Even the strongest skeptic must concede that there is at least a slight possibility of pandemic, and it's easier to consider preventive measures now than when we're busy coping with such severe symptoms as fever, headache, fatigue, sore joints, sneezing, and chills. We have nothing to lose by adopting my simple proposed preventive measure, and everything to gain.
I'm not the first to predict the "demise of the handshake", and I was inspired to write this when I read an article about how the WHO is actively promoting the elbow bump as the societally acceptable form of greeting. But honestly, bumping elbows is retarded. Everyone thinks so. Just ask anyone.

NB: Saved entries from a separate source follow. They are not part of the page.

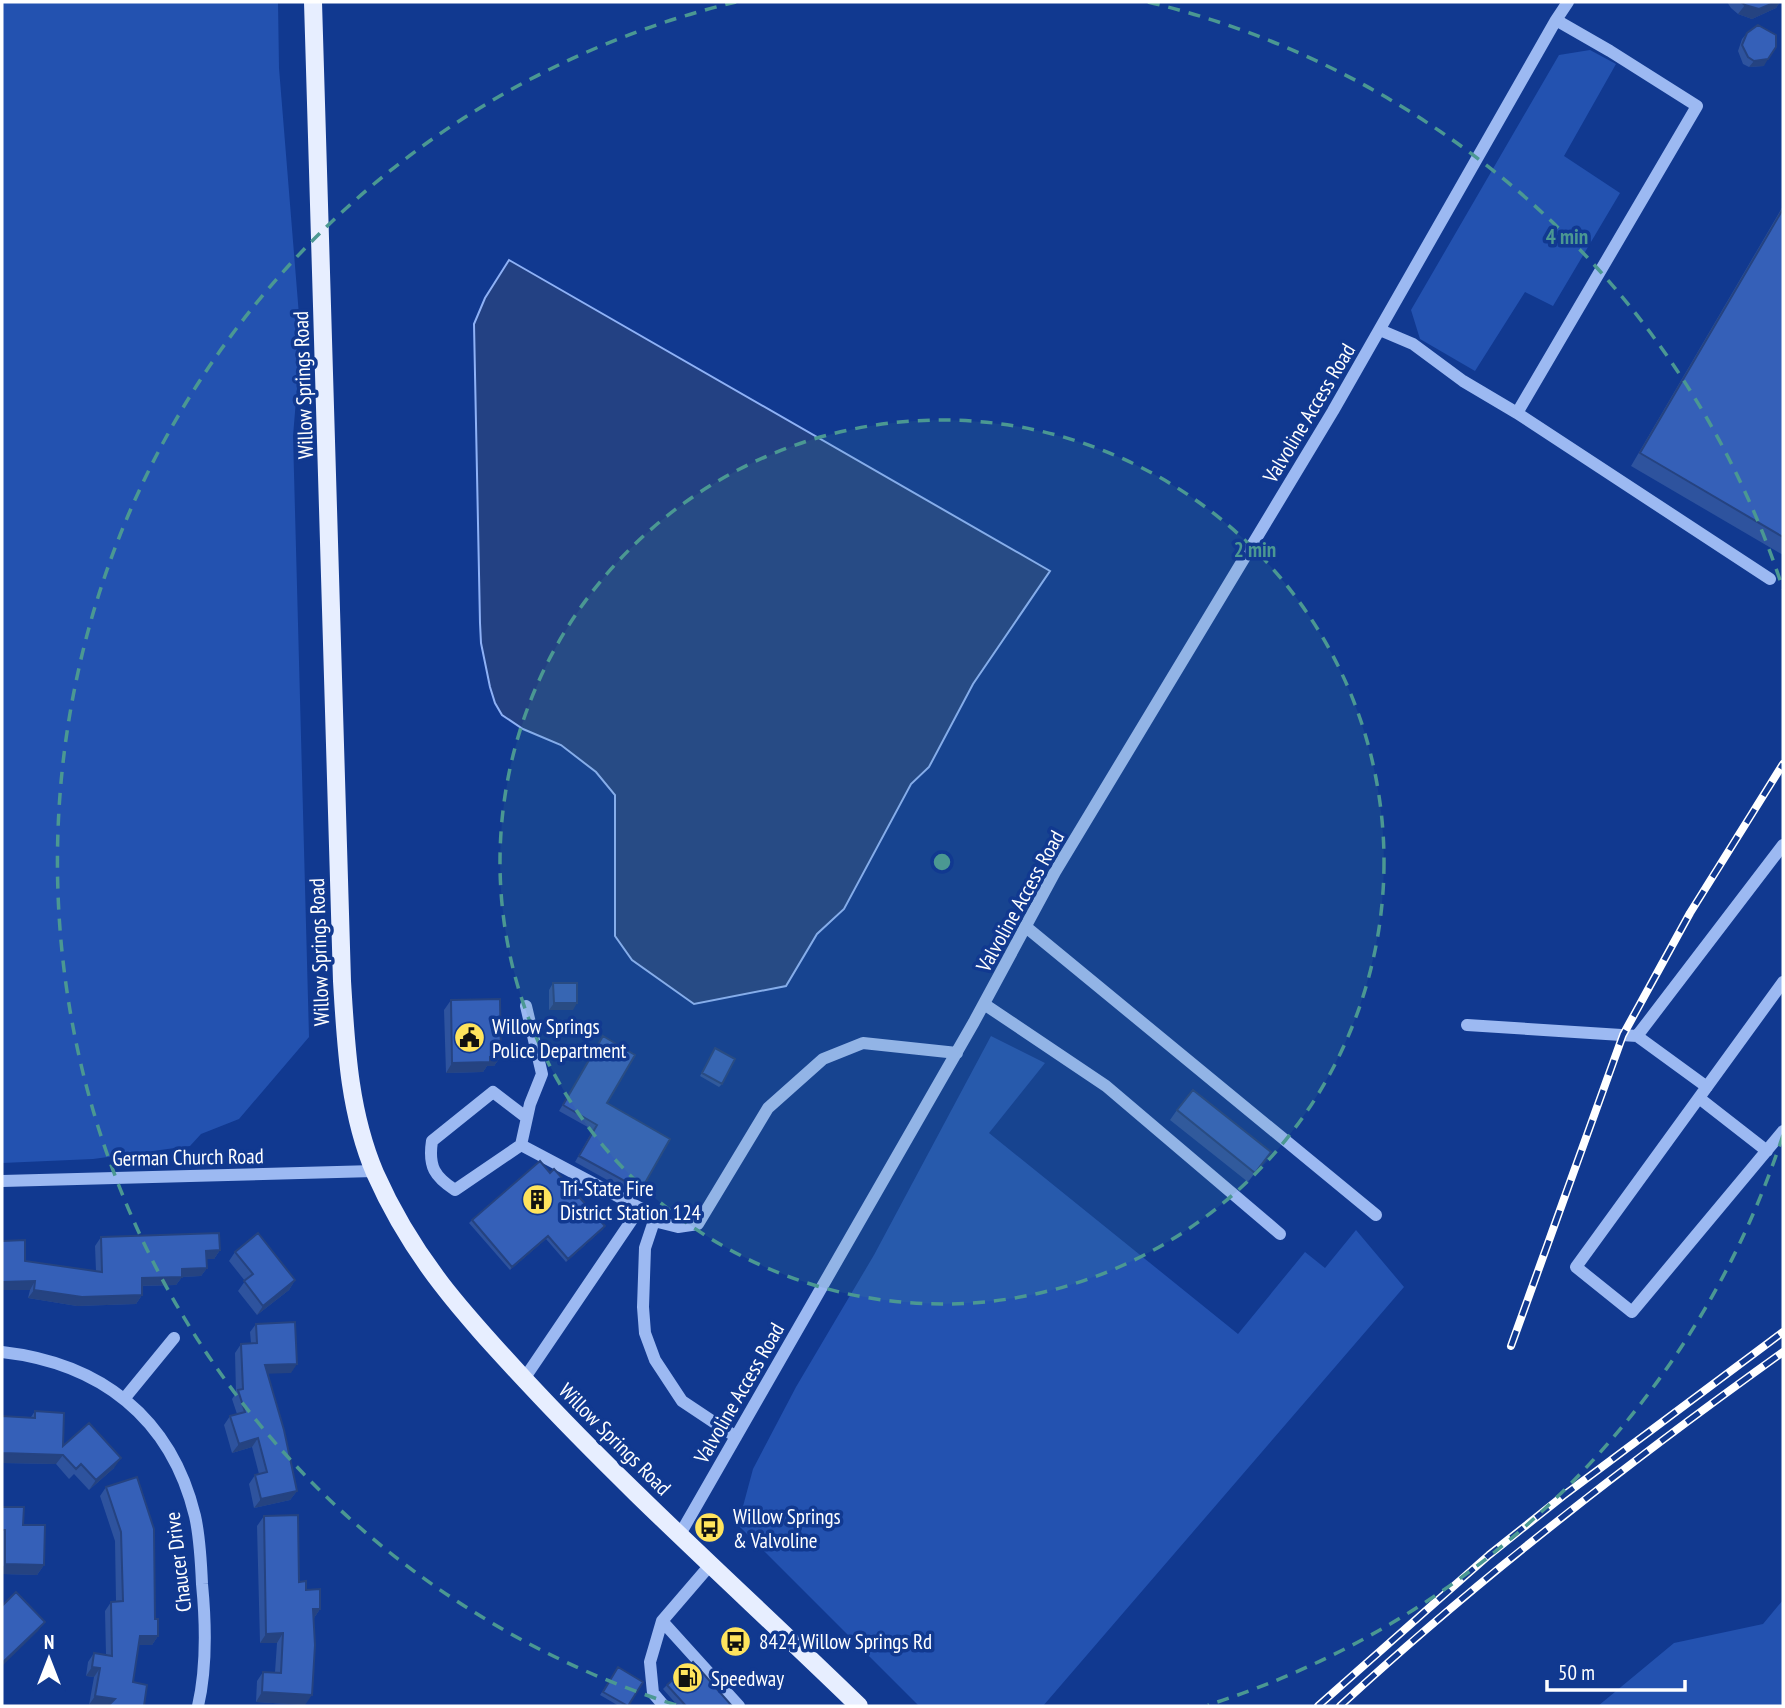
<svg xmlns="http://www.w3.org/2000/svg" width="1785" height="1708" viewBox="0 0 1785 1708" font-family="'PT Sans Narrow',sans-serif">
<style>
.green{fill:#2352b0}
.water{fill:#234183;stroke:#8eb1f6;stroke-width:2}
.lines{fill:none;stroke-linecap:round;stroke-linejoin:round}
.minor{stroke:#9cb9f2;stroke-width:12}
.major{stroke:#e7eeff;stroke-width:18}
.rail-casing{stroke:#fff;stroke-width:8}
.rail{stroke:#113990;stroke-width:5;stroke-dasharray:16;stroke-linecap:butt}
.wall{fill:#2e539e}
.shaded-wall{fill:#254381}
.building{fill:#3560b8;stroke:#254381;stroke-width:2}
.ring{fill:none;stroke:#4b9892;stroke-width:3.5;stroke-dasharray:12 9}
.labels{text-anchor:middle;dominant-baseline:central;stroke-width:7;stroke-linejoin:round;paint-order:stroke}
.street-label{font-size:21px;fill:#fff;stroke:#113990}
.poi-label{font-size:21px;fill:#fff;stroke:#113990;text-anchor:start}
.centre{fill:#4b9892;stroke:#113990;stroke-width:3.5}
.ring-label{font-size:21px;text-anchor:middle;font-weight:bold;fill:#4b9892;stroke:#113990;stroke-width:7;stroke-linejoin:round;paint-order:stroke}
</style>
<rect width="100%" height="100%" fill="#113990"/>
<path class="green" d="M2 2H278L279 68 301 340 293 436 309 1037 239 1119 201 1134 190 1146 93 1159 2 1163Z
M1590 50 1616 64 1564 156 1620 193 1553 306 1525 292 1475 371 1420 339 1411 310 1559 55Z
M991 1036 1045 1063 989 1133 1238 1334 1305 1252 1325 1268 1356 1230 1404 1287 1043 1706H919L738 1525 753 1469 796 1387 874 1255Z
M1783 1600V1706H1598L1674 1643 1763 1624Z"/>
<path class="water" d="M509 260 1050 571 973 684 929 767 911 784 844 909 817 934 786 986 694 1004 632 960 615 936V795L596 772 561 745 523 729 502 715 495 703 490 687 481 643 480 623 474 324 485 298Z"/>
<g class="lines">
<path class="minor" d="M1556 20 1568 2
M1380 330 1413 344 1463 381 1517 413
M1026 927 1376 1215
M1783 982 1576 1267 1632 1312 1783 1131
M984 1004 1106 1086 1280 1234
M1467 1025 1637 1036 1707 1087
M1637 1036 1783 845
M1699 1098 1767 1151
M521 1145 455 1190C435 1177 428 1167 432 1141L493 1092 527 1118
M2 1181 374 1171
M640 1208 650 1214 654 1221 645 1248 643 1307 645 1333 655 1360 682 1401 736 1437
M654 1221 678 1227 698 1224 768 1108 823 1059 863 1043 957 1053
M2 1352C100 1363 171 1417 195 1516 200 1538 201 1561 202 1584 206 1625 207 1667 198 1706
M524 1379 640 1208 521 1145 530 1104 542 1074 526 1006
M124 1399 174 1338
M679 1536 974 1022 1055 872 1333 411 1556 20 1610 51 1697 106 1517 413 1770 579
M662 1621 739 1706
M664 1706 653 1693 650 1662 662 1621 711 1564"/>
<path class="major" d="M313 2 342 981C346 1047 349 1112 375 1173 413 1259 464 1314 526 1381 632 1495 748 1598 859 1706"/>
<defs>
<path id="rail" d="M1511 1346 1623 1035 1690 913 1783 764
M1318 1706 1489 1555 1563 1496 1783 1332
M1340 1706C1479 1578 1629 1462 1783 1352"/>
</defs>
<use href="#rail" class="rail-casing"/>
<use href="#rail" class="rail"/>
</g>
<path class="wall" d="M1727 2H1780L1776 8 1752 19 1738 14 1731 8Z
M1747 33 1764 66 1749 67 1743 64 1738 51 1742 39Z
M1783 206V555L1631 466Z
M553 983 573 1010H549V990Z
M451 1000 501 1056 494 1066H487L483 1072 446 1073 444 1010Z
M603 1036 607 1103 641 1190 636 1196 575 1162 593 1130 559 1111Z
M713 1052 722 1084 719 1087 700 1076Z
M1177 1110 1271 1152 1248 1182 1170 1120Z
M472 1220 603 1229 566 1262 546 1239 510 1270 469 1223Z
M101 1237 220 1250 214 1259H207V1268L201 1276 182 1277 176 1285 142 1286V1295L136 1304 77 1306 28 1298 30 1290H2V1241L25 1261 96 1271 95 1246Z
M235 1252 295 1280 289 1290 257 1315 238 1291 245 1281 229 1261Z
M256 1324 291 1373H268L297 1491 290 1500 254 1508 249 1484 255 1475 259 1474 252 1447 232 1453 224 1425 230 1416 237 1414 232 1399 236 1393 235 1353 241 1344 251 1343 250 1332Z
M35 1411 63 1446 114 1468 89 1490 74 1474 69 1479 56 1464 2 1463V1416L31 1417Z
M106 1487 155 1619 158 1636 152 1645H139L89 1705 94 1677 86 1676 88 1662 94 1653 106 1655 105 1611 111 1602H116L115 1541 100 1496Z
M2 1507 23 1525 44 1565 37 1575 2 1574Z
M264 1516 299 1582 320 1609 314 1618 305 1705 256 1702 257 1681 263 1672H275L277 1643H260L257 1526Z
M618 1667 628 1706H619L600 1695Z
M667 1685 732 1706H678L663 1689Z"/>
<path class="shaded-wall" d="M1780 2 1776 8 1752 19 1738 14 1745 5Z
M1768 59 1764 66 1749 67 1754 61Z
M554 1003H577L573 1010H549Z
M501 1056 494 1066H487L483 1072 446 1073 452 1063 490 1057Z
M605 1226 603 1229 566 1262 568 1259Z
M548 1236 546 1239 510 1270 512 1267Z
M220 1250 214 1259H201L206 1251Z
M207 1268 201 1276 182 1277 176 1285 136 1286 142 1278 182 1269Z
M295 1280 289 1290 257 1315 263 1306Z
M35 1281 30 1290H2V1282Z
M34 1290 142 1295 136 1304 77 1306 28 1298Z
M297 1364 291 1373 259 1374 265 1365Z
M258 1438 252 1447 232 1453 239 1444Z
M2 1453 63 1455 56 1464 2 1463Z
M121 1458 114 1468 89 1490 96 1480Z
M297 1491 290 1500 254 1508 261 1499Z
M5 1564 44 1565 37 1575 2 1574V1568Z
M313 1609H320L314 1618Z
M45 1622 38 1631 2 1666V1663Z
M283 1633 277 1643H260L266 1634Z
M140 1636H158L152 1645H134Z
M92 1667 100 1668 94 1677 86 1676Z
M262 1692 312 1695 305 1705 256 1702Z
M95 1696 115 1699 110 1706 89 1705Z"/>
<path class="building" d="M1741 2H1776L1759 9 1745 5Z
M1758 25 1776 35V47L1768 59 1754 61 1748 57 1742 45 1747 33Z
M1783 209V537L1640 453Z
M553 983H577V1003H554Z
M500 999 501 1056 490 1057V1062L452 1063 451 1000Z
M603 1036 635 1055 607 1103 670 1139 641 1190 579 1156 597 1125 563 1105Z
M715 1048 735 1059 722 1084 702 1073Z
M1193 1090 1271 1152 1255 1173 1177 1110Z
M540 1161 550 1173 554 1169 605 1226 568 1259 548 1236 512 1267 472 1220Z
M219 1233 220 1250 206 1251 207 1268 182 1269V1277L142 1278V1295L82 1297 34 1290 35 1281 2 1282V1241L25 1240V1261L102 1272 101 1237Z
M258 1233 295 1280 263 1306 244 1281 253 1274 235 1252Z
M295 1322 297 1364 265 1365 284 1430 297 1491 261 1499 255 1475 267 1472 258 1438 239 1444 230 1416 245 1412 238 1390 243 1389 241 1344 257 1343 256 1324Z
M35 1411 64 1413 63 1446 89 1423 121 1458 96 1480 81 1464 76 1469 63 1455 2 1453V1416L35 1418Z
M137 1477 154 1529 155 1619H158V1636H140L133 1682 147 1685 144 1706H108L115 1699 95 1696 100 1668 92 1667 94 1653 112 1656 111 1602 123 1601 121 1532 106 1487Z
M2 1507H24L23 1525H45L44 1565 5 1564V1530H2Z
M298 1515 299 1582 306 1581V1590L320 1589V1609H313L315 1645 312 1695 262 1692 263 1672 281 1673 283 1633 266 1634 264 1516Z
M16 1592 45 1622 2 1663V1606Z
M693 1662 732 1706H686L667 1685Z
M618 1667 643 1682 628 1706 603 1692Z"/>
<circle cx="942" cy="862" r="442" fill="#4b9892" fill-opacity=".12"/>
<g class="ring">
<circle cx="942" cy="862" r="442"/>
<path d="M1783 1135A884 884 0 0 1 1208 1705M676 1705A884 884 0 0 1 736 2M1148 2A884 884 0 0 1 1783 589"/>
</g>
<defs>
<symbol id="civic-disc" viewBox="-11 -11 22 22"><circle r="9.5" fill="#ffe45d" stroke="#113990"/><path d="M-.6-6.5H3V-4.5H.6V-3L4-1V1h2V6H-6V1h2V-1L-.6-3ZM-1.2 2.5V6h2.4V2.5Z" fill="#111"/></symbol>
<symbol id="building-disc" viewBox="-11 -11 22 22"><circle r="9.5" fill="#ffe45d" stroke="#113990"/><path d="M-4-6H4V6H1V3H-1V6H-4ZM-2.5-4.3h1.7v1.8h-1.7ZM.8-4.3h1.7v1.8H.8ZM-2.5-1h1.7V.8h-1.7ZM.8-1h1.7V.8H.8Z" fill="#111"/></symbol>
<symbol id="bus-disc" viewBox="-11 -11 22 22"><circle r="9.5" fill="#ffe45d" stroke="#113990"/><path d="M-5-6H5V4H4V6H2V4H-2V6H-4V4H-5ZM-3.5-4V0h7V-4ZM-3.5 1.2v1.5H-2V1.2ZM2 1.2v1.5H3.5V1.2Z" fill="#111"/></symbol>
<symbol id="fuel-disc" viewBox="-11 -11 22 22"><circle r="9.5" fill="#ffe45d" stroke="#113990"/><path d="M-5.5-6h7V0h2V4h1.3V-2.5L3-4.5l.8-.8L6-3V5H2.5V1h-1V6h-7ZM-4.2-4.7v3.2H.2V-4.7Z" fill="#111"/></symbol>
</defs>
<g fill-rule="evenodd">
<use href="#civic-disc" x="452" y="1020" width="35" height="35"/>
<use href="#building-disc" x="520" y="1182" width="35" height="35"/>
<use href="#bus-disc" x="692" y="1510" width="35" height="35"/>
<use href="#bus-disc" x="718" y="1624" width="35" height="35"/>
<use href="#fuel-disc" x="670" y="1660" width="35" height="35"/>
</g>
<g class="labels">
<g class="street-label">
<text transform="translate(303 385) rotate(-92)">Willow Springs Road</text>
<text transform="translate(1309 413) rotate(-59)">Valvoline Access Road</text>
<text transform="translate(1020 901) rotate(-61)">Valvoline Access Road</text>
<text transform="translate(319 952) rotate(-92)">Willow Springs Road</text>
<text transform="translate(188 1157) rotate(-1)">German Church Road</text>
<text transform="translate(739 1393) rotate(-60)">Valvoline Access Road</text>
<text transform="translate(615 1439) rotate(45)">Willow Springs Road</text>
<text transform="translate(178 1562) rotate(-97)">Chaucer Drive</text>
</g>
<g class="poi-label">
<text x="492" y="1026">Willow Springs<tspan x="492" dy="24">Police Department</tspan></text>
<text x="560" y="1188">Tri-State Fire<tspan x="560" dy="24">District Station 124</tspan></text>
<text x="733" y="1516">Willow Springs<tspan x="733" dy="24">&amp; Valvoline</tspan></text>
<text x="759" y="1641">8424 Willow Springs Rd</text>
<text x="711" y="1678">Speedway</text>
</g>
</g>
<circle cx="942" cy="862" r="10" class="centre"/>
<g class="ring-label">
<text x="1567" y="244">4 min</text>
<text x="1255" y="557">2 min</text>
</g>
<rect width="1785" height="1708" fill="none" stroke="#ffffff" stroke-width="7"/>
<g transform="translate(49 1659)" stroke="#113990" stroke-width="5" paint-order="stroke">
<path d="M0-5L12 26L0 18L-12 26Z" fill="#ffffff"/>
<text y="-10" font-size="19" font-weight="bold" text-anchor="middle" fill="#ffffff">N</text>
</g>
<path d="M1547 1680v10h138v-10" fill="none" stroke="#ffffff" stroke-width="3.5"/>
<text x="1558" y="1680" font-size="21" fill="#ffffff" stroke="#113990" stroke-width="5" paint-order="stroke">50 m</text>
</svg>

But you know what's about an infinity times cooler than the elbow bump? Bowing. You know, like the Japanese ninja did before they commenced serious flipping out. Unlike the elbow bump, bowing is awesome. Also unlike the elbow bump, people already do it. It doesn't spread disease, and it serves the same purpose as the handshake in displaying a certain amount of vulnerability. (Shaking with your right hand shows that you're unarmed, bowing exposes the hands and the back of the neck.)
The benefits don't end there. Remember back in elementary school, when bullies would beat you up every day on the playground during recess? Then, when you had finally managed to stagger back to your feet, they would offer you a handshake as a sign of reconciliation? Foolishly, you would reach for their hand, your heart full of gratitude and relief that perhaps, finally, your torment was ending. Of course, your torment was only just beginning; they would grab your arm and pull you down again, stomping your face into the dry, coarse playground sand. Don't you remember the taste of every grain of that sand, slowly mingling with the taste of your own blood as you swore that one day, you'd have your revenge, and by God, it would be sweet?
With bowing, none of that second part would happen.
So go on! Next time somebody moves as if to shake your hand, respond appropriately by recoiling in terror from the unseen millions of germs that await you. Show them how real men and geishas alike greet each other: with a display of submission. The alternative is to go down in history as the Typhoid Mary of the 21st century and to watch, helplessly, as Western civilization shakes hands with disease-ridden doom and is hopelessly overrun by the impeccably sterile, yet insidiously crafty Nipponese.